Pick out each line in these entries that contains the string "time".

* **Listed records**
--- --- ---
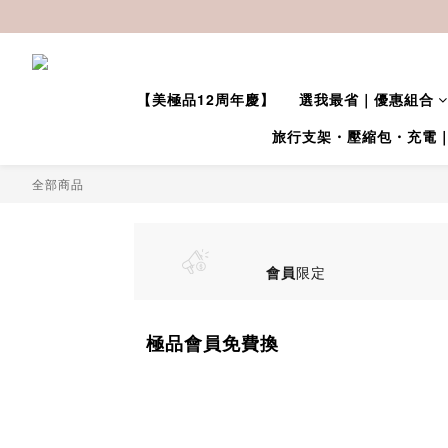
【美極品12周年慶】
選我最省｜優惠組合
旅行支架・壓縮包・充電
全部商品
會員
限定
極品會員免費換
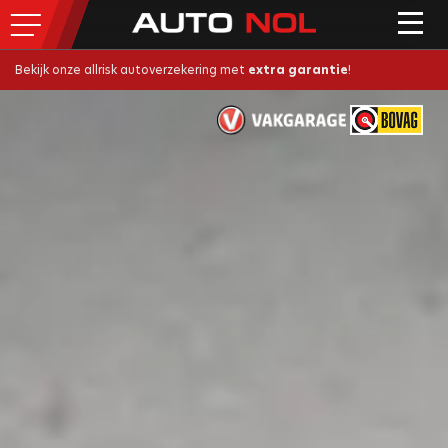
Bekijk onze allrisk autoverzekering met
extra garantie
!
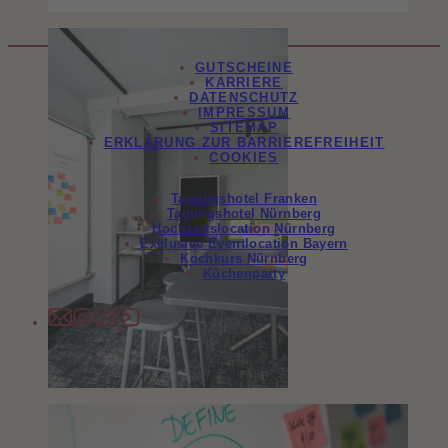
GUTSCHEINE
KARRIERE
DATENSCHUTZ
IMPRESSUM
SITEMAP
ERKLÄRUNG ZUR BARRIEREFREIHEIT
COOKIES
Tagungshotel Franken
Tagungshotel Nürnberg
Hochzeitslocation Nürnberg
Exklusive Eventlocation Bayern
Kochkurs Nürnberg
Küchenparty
--- --- ---
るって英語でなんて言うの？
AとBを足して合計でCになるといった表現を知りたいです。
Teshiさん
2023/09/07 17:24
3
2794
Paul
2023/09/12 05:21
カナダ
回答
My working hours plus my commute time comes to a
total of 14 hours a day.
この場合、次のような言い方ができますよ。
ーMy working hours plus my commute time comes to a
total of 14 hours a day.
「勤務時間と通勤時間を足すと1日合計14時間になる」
--- --- ---
* **Result for this exercise**
My working hours plus my commute time comes to a
ーMy working hours plus my commute time comes to a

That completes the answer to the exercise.